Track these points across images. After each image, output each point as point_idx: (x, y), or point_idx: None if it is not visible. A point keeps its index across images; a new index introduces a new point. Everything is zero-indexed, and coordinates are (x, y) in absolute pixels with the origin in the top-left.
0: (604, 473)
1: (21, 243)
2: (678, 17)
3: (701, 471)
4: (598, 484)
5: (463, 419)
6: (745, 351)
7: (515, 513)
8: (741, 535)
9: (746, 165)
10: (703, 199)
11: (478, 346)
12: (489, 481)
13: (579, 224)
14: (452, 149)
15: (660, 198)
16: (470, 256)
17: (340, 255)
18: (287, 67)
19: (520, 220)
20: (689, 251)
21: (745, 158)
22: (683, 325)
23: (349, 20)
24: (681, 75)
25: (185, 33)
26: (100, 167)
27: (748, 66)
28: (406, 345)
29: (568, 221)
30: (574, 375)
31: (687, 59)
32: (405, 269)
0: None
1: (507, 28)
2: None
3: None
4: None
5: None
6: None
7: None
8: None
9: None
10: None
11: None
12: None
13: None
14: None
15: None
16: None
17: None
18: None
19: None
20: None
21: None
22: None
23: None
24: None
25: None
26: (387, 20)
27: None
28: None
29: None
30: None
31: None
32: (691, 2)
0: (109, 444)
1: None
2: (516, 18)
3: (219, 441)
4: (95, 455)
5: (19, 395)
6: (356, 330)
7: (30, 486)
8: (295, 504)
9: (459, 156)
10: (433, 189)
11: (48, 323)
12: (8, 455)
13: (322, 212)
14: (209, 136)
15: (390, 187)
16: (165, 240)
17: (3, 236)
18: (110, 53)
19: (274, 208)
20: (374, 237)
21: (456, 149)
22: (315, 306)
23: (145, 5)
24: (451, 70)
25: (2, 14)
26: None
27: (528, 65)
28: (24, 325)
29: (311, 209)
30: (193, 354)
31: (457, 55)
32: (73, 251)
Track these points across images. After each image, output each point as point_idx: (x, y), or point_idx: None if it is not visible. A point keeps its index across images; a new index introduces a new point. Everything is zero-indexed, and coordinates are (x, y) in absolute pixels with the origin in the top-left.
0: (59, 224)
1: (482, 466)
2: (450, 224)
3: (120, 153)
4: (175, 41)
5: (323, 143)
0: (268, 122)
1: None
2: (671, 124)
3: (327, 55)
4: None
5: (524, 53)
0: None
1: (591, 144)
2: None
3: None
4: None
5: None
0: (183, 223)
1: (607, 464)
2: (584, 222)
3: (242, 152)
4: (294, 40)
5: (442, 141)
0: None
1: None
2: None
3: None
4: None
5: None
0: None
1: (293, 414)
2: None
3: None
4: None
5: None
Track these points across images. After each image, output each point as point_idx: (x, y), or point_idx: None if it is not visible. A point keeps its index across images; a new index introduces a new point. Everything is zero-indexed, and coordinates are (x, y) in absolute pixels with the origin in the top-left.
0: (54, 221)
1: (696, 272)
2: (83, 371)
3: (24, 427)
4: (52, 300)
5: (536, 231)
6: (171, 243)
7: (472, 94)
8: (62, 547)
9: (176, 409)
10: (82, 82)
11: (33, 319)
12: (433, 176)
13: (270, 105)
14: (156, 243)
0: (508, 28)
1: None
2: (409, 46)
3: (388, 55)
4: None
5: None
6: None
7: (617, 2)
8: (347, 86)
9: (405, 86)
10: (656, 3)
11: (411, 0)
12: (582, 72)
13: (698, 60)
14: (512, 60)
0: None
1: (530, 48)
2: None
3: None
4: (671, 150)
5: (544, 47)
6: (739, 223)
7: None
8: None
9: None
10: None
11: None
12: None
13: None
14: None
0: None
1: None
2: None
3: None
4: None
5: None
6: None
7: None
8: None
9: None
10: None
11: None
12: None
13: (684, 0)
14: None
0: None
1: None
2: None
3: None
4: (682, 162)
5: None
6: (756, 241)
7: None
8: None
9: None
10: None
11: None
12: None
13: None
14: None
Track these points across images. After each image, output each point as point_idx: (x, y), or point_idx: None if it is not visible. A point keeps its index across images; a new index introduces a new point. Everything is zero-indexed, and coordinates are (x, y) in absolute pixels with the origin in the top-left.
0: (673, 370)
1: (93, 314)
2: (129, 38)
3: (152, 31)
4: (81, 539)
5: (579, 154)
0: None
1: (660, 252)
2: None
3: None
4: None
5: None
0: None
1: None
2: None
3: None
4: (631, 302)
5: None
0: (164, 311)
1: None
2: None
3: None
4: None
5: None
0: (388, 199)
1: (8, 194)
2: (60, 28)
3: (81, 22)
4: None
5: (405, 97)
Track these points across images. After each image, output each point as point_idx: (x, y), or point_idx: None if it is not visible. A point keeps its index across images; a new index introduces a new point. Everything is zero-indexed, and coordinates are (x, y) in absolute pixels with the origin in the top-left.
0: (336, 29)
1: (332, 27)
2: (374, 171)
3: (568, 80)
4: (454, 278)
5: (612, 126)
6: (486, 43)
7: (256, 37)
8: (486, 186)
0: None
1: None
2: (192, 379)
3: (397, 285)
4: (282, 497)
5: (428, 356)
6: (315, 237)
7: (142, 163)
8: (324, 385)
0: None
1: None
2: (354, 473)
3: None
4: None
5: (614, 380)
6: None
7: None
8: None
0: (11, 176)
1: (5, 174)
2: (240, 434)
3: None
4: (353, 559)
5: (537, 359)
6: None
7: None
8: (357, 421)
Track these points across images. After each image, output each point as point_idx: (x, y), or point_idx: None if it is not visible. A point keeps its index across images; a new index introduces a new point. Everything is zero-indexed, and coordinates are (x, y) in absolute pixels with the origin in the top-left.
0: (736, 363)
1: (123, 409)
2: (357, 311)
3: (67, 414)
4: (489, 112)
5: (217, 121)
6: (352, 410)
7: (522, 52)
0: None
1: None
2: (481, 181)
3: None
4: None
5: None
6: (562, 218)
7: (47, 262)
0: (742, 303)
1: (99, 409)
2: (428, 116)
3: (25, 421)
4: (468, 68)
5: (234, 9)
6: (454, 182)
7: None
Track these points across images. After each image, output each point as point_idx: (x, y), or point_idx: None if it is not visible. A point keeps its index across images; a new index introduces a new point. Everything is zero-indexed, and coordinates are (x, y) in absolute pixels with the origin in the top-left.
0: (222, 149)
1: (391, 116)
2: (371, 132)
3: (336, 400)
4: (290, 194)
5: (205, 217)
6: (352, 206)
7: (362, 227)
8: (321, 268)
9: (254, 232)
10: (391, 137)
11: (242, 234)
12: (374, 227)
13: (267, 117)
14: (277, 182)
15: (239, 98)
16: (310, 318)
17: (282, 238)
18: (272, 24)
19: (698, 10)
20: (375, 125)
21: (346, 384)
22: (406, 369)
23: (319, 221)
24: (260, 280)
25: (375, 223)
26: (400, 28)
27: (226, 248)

════

* [What this task involves]: Please repeat all of the rows above, replacing "top-left" with "upper-left" everywhere it occurs and leaving everything else unchanged.

* [Full response]:
Track these points across images. After each image, output each point as point_idx: (x, y), or point_idx: None if it is not visible. A point keeps its index across images; a new index introduces a new point. Everything is zero-indexed, and coordinates are (x, y) in absolute pixels with the origin in the upper-left.
0: (604, 473)
1: (21, 243)
2: (678, 17)
3: (701, 471)
4: (598, 484)
5: (463, 419)
6: (745, 351)
7: (515, 513)
8: (741, 535)
9: (746, 165)
10: (703, 199)
11: (478, 346)
12: (489, 481)
13: (579, 224)
14: (452, 149)
15: (660, 198)
16: (470, 256)
17: (340, 255)
18: (287, 67)
19: (520, 220)
20: (689, 251)
21: (745, 158)
22: (683, 325)
23: (349, 20)
24: (681, 75)
25: (185, 33)
26: (100, 167)
27: (748, 66)
28: (406, 345)
29: (568, 221)
30: (574, 375)
31: (687, 59)
32: (405, 269)
0: None
1: (507, 28)
2: None
3: None
4: None
5: None
6: None
7: None
8: None
9: None
10: None
11: None
12: None
13: None
14: None
15: None
16: None
17: None
18: None
19: None
20: None
21: None
22: None
23: None
24: None
25: None
26: (387, 20)
27: None
28: None
29: None
30: None
31: None
32: (691, 2)
0: (109, 444)
1: None
2: (516, 18)
3: (219, 441)
4: (95, 455)
5: (19, 395)
6: (356, 330)
7: (30, 486)
8: (295, 504)
9: (459, 156)
10: (433, 189)
11: (48, 323)
12: (8, 455)
13: (322, 212)
14: (209, 136)
15: (390, 187)
16: (165, 240)
17: (3, 236)
18: (110, 53)
19: (274, 208)
20: (374, 237)
21: (456, 149)
22: (315, 306)
23: (145, 5)
24: (451, 70)
25: (2, 14)
26: None
27: (528, 65)
28: (24, 325)
29: (311, 209)
30: (193, 354)
31: (457, 55)
32: (73, 251)
Track these points across images. After each image, output each point as point_idx: (x, y), or point_idx: None if it is not visible. A point keeps its index across images; a new index introduces a new point. Everything is zero-indexed, and coordinates are (x, y) in absolute pixels with the origin in the upper-left.
0: (59, 224)
1: (482, 466)
2: (450, 224)
3: (120, 153)
4: (175, 41)
5: (323, 143)
0: (268, 122)
1: None
2: (671, 124)
3: (327, 55)
4: None
5: (524, 53)
0: None
1: (591, 144)
2: None
3: None
4: None
5: None
0: (183, 223)
1: (607, 464)
2: (584, 222)
3: (242, 152)
4: (294, 40)
5: (442, 141)
0: None
1: None
2: None
3: None
4: None
5: None
0: None
1: (293, 414)
2: None
3: None
4: None
5: None
Track these points across images. After each image, output each point as point_idx: (x, y), or point_idx: None if it is not visible. A point keeps its index across images; a new index introduces a new point. Everything is zero-indexed, and coordinates are (x, y) in absolute pixels with the origin in the upper-left.
0: (54, 221)
1: (696, 272)
2: (83, 371)
3: (24, 427)
4: (52, 300)
5: (536, 231)
6: (171, 243)
7: (472, 94)
8: (62, 547)
9: (176, 409)
10: (82, 82)
11: (33, 319)
12: (433, 176)
13: (270, 105)
14: (156, 243)
0: (508, 28)
1: None
2: (409, 46)
3: (388, 55)
4: None
5: None
6: None
7: (617, 2)
8: (347, 86)
9: (405, 86)
10: (656, 3)
11: (411, 0)
12: (582, 72)
13: (698, 60)
14: (512, 60)
0: None
1: (530, 48)
2: None
3: None
4: (671, 150)
5: (544, 47)
6: (739, 223)
7: None
8: None
9: None
10: None
11: None
12: None
13: None
14: None
0: None
1: None
2: None
3: None
4: None
5: None
6: None
7: None
8: None
9: None
10: None
11: None
12: None
13: (684, 0)
14: None
0: None
1: None
2: None
3: None
4: (682, 162)
5: None
6: (756, 241)
7: None
8: None
9: None
10: None
11: None
12: None
13: None
14: None
Track these points across images. After each image, output each point as point_idx: (x, y), or point_idx: None if it is not visible. A point keeps its index across images; a new index introduces a new point. Everything is zero-indexed, and coordinates are (x, y) in absolute pixels with the origin in the upper-left.
0: (673, 370)
1: (93, 314)
2: (129, 38)
3: (152, 31)
4: (81, 539)
5: (579, 154)
0: None
1: (660, 252)
2: None
3: None
4: None
5: None
0: None
1: None
2: None
3: None
4: (631, 302)
5: None
0: (164, 311)
1: None
2: None
3: None
4: None
5: None
0: (388, 199)
1: (8, 194)
2: (60, 28)
3: (81, 22)
4: None
5: (405, 97)
Track these points across images. After each image, output each point as point_idx: (x, y), or point_idx: None if it is not visible. A point keeps its index across images; a new index introduces a new point. Everything is zero-indexed, and coordinates are (x, y) in absolute pixels with the origin in the upper-left.
0: (336, 29)
1: (332, 27)
2: (374, 171)
3: (568, 80)
4: (454, 278)
5: (612, 126)
6: (486, 43)
7: (256, 37)
8: (486, 186)
0: None
1: None
2: (192, 379)
3: (397, 285)
4: (282, 497)
5: (428, 356)
6: (315, 237)
7: (142, 163)
8: (324, 385)
0: None
1: None
2: (354, 473)
3: None
4: None
5: (614, 380)
6: None
7: None
8: None
0: (11, 176)
1: (5, 174)
2: (240, 434)
3: None
4: (353, 559)
5: (537, 359)
6: None
7: None
8: (357, 421)
Track these points across images. After each image, output each point as point_idx: (x, y), or point_idx: None if it is not visible. A point keeps its index across images; a new index introduces a new point. Everything is zero-indexed, and coordinates are (x, y) in absolute pixels with the origin in the upper-left.
0: (736, 363)
1: (123, 409)
2: (357, 311)
3: (67, 414)
4: (489, 112)
5: (217, 121)
6: (352, 410)
7: (522, 52)
0: None
1: None
2: (481, 181)
3: None
4: None
5: None
6: (562, 218)
7: (47, 262)
0: (742, 303)
1: (99, 409)
2: (428, 116)
3: (25, 421)
4: (468, 68)
5: (234, 9)
6: (454, 182)
7: None
Track these points across images. After each image, output each point as point_idx: (x, y), or point_idx: None if it is not visible. A point keeps its index across images; a new index introduces a new point. Everything is zero-indexed, and coordinates are (x, y) in absolute pixels with the origin in the upper-left.
0: (222, 149)
1: (391, 116)
2: (371, 132)
3: (336, 400)
4: (290, 194)
5: (205, 217)
6: (352, 206)
7: (362, 227)
8: (321, 268)
9: (254, 232)
10: (391, 137)
11: (242, 234)
12: (374, 227)
13: (267, 117)
14: (277, 182)
15: (239, 98)
16: (310, 318)
17: (282, 238)
18: (272, 24)
19: (698, 10)
20: (375, 125)
21: (346, 384)
22: (406, 369)
23: (319, 221)
24: (260, 280)
25: (375, 223)
26: (400, 28)
27: (226, 248)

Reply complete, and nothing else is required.